As I looked at the other twenty-two items on the list, I decided I needed a plan to tackle the balance, and more importantly, these aging papers need a new home: in my Bucket List journal (which I also found during the annual cleanse; again, stop judging).
I am targeting eight per year for the next two years and four for the third (knowing I will only get to six, I will have a rolling to-do list until 2027). The 2025 hitlist includes:
- Be headstrong about something and never give in: I am taking a stance on human trafficking. No need to further explain; butt-kicking boots on standby.
- Tell fortunes like Mr. Rochester in Jane Eyre: I am taking a more practical approach to this and rather than become a crystal-ball-toting tarot reader, I intend to apply sound coaching principles and “predict” people’s “fortune” based upon behavior observations, previous outcomes, and perceived ability for success. In other words, get ready for numerous group-your-poop discussions. Mic drop.
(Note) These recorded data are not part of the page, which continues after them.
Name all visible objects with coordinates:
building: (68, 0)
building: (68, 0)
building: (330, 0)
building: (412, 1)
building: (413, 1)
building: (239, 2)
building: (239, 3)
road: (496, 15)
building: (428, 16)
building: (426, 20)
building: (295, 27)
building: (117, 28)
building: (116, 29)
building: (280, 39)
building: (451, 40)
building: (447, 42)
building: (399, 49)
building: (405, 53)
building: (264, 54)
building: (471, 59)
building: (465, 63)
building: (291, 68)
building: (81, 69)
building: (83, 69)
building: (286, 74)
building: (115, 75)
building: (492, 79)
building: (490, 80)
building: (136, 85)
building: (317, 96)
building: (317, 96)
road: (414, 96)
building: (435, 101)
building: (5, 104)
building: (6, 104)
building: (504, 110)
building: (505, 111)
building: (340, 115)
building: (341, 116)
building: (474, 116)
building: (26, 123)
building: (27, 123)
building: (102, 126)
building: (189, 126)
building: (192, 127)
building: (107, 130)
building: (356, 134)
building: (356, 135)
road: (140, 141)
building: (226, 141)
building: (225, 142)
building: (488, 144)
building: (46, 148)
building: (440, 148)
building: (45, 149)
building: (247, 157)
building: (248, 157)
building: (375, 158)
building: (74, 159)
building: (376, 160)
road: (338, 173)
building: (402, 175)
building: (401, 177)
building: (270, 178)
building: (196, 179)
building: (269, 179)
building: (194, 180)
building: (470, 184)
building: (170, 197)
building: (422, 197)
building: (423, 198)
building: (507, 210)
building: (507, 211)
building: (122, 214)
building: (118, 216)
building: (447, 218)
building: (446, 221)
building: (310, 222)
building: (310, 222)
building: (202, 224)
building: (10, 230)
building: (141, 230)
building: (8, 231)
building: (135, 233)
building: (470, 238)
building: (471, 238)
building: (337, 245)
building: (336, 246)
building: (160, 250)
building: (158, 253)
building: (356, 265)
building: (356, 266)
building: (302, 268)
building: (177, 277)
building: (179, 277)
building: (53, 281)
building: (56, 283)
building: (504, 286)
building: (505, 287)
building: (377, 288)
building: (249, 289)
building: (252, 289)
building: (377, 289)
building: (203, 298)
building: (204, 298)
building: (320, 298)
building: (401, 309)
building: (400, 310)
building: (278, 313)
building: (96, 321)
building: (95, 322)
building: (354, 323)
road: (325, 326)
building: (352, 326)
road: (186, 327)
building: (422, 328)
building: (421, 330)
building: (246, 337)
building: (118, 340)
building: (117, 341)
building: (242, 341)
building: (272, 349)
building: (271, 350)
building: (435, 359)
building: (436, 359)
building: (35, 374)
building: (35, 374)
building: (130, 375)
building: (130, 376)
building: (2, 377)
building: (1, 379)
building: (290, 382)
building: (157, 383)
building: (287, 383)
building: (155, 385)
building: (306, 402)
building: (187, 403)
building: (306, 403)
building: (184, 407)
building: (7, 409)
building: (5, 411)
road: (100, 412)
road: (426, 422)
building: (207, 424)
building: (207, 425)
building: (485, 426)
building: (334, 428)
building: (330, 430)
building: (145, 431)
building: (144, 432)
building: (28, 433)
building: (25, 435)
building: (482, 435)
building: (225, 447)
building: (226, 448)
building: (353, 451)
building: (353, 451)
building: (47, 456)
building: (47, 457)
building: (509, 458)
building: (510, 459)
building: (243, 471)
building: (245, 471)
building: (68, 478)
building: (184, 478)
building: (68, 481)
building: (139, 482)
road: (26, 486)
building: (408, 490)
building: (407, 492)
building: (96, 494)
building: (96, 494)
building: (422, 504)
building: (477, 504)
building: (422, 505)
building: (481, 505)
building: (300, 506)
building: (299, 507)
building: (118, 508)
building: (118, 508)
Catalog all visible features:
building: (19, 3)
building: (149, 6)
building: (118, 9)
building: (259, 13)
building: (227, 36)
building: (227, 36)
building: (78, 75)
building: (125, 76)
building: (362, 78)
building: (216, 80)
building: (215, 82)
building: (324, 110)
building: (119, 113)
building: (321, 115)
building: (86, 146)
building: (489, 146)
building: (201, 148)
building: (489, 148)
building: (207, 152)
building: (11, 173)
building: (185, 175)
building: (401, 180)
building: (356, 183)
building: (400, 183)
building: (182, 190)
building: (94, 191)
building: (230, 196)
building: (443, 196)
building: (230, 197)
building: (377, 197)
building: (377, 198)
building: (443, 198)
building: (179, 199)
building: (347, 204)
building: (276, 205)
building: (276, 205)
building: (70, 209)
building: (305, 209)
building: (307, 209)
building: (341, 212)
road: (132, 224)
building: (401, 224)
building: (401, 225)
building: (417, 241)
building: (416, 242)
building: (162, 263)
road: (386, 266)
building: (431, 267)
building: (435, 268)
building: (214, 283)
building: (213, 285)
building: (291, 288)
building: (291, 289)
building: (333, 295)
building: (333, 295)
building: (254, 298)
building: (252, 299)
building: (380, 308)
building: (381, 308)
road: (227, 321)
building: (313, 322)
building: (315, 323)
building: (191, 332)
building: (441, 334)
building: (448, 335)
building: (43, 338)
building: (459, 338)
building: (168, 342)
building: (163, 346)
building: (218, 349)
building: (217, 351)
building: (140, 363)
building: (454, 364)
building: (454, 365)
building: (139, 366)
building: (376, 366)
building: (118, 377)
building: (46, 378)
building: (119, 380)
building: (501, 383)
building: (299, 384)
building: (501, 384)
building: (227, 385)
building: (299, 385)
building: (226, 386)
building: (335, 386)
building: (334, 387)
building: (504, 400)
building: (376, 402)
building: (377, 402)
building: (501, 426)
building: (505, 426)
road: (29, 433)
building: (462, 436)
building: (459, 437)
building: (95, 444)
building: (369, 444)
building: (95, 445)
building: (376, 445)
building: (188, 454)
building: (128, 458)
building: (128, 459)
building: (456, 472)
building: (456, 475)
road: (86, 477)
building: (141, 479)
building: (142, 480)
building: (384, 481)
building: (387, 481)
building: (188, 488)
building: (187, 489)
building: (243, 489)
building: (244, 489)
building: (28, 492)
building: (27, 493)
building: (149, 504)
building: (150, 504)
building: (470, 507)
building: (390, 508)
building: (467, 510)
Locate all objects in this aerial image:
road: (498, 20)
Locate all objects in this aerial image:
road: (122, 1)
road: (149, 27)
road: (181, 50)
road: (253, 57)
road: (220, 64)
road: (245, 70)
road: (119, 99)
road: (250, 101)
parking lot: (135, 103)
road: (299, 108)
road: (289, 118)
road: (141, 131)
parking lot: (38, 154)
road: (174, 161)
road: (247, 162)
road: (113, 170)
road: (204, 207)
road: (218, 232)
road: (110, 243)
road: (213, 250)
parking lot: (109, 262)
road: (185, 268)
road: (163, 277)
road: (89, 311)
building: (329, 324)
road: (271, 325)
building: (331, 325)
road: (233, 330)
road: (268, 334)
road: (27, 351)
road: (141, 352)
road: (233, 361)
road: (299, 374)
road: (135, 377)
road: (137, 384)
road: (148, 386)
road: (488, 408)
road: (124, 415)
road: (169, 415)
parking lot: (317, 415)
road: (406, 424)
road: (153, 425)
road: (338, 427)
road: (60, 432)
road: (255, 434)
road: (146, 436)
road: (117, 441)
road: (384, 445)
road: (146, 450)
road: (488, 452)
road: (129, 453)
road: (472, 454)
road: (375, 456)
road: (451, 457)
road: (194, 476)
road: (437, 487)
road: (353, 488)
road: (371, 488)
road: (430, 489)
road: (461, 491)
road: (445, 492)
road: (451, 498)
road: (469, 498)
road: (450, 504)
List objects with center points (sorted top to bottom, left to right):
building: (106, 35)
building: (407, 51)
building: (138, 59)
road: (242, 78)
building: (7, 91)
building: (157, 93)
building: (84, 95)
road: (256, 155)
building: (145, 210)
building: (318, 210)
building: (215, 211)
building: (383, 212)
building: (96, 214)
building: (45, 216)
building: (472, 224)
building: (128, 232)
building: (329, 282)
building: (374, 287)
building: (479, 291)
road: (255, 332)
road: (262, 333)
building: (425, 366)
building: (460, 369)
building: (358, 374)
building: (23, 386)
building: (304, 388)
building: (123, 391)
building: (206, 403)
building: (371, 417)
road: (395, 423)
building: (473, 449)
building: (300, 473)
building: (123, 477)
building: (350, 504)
- Become a minister: Go ahead, giggle. I will wait.
- Euthanize the ego: Develop a mantra of universal humility (get outside into nature and spend copious amounts of time looking at and photographing the moving skies as a reminder that we are exceedingly small and made by something bigger than ourselves).
- Relive your favorite summer: Must look some people up to see if they are still breathing and if we can get access to go-carts, guitars, and dive bars with a senior citizen section (discounts are a bonus).
- For 24 Hours, be a Jain Nun: Do no harm, but take no crap (summarized execution).
- Declutter like a museum curator: In my defense, I am using my house as a temporary showcase until my artifacts age enough to transition to one of my shops…just saying.
- Learn to code: I have declared that Canva and podcast software counts. Creative muse in the house.
As a lover of lists, I fondly embrace Auntie E and her Thirty Things because it generates opportunity, challenge, and some much-needed fun. I am inspired to take risks, create memories, and expand my bucket list to include more tongue-in-cheek folly.